We need to realise that these factors, and more, affect individuals differently. Weight loss interventions that require individuals to ignore their current reality and adopt a generic ‘one-size-fits-all’ approach are indeed unrealistic, unsustainable, and ill-suited to peoples actual lifestyle. Not only will accepting this help to reduce obesity stigma, but it will also help us all to identify and embrace interventions that investigate and address the real drivers of obesity.
References
[1]. World Health Organisation. (2017). Weight bias and obesity stigma: considerations for the WHO European region
[2]. Andreyeva, Puhl, and Brownell. (2008). Changes in perceived weight discrimination among Americans, 1995-1996 through 2004-2006.
[3]. Latner et al. (2008). Weighing obesity stigma: The relative strength of different forms of bias.
[4]. Charlesworth and Banaji. (2019). Patterns of implicit and explicit attitudes: long-term change and stability from 2007 to 2016.
[5]. Puhl and Heuer. (2012). The stigma of obesity: a review and update.
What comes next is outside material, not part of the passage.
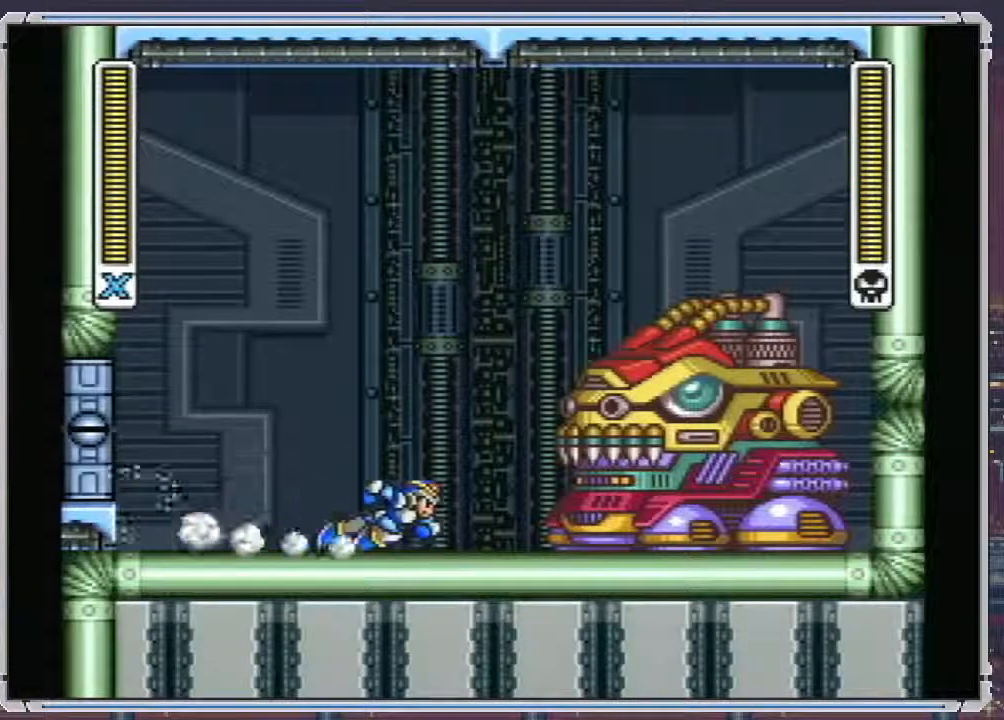
{"buttons": ["Y", "DPAD_DOWN", "DPAD_RIGHT"], "events": [[233, "B", "down"], [300, "DPAD_DOWN", "down"], [317, "DPAD_LEFT", "down"], [317, "DPAD_RIGHT", "up"], [383, "DPAD_LEFT", "up"], [383, "DPAD_RIGHT", "down"], [400, "A", "up"], [400, "B", "up"], [467, "Y", "down"]]}
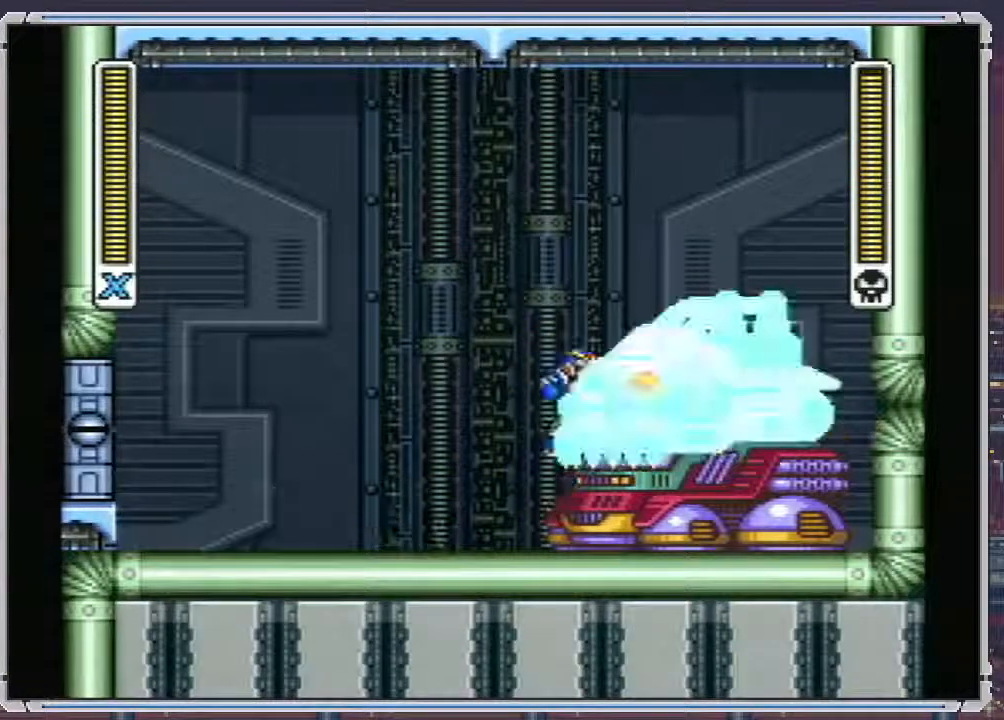
{"buttons": ["SELECT"], "events": [[67, "DPAD_DOWN", "up"], [67, "DPAD_RIGHT", "up"], [83, "Y", "up"], [333, "SELECT", "down"]]}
[6]. Brown. (2010). Prejudice: its social psychology. United Kingdom: Wiley-Blackwell. Chapter 5.
[7]. Jackson, Beeken, and Wardle. (2014). Perceived weight discrimination and changes in weight, waist circumference, and weight status.
[8]. Sutin and Terracciano. (2013). Perceived weight discrimination and obesity.
[9]. Tomiyama et al. (2015). Weight bias in 2001 versus 2013: Contradictory attitudes among obesity researchers and health professionals.
[10]. Befort et al. (2006). Weight-related perceptions among patients and physicians: how well do physicians judge patients motivation to lose weight.
[11]. Ogden et al. (2001) General practitioners’ and patients models of obesity: whose problem is it?
[12]. Thomas et al. (2008). They all work when you stick to them: A qualitative investigation of dieting, weight loss, and physical exercise, in obese individuals.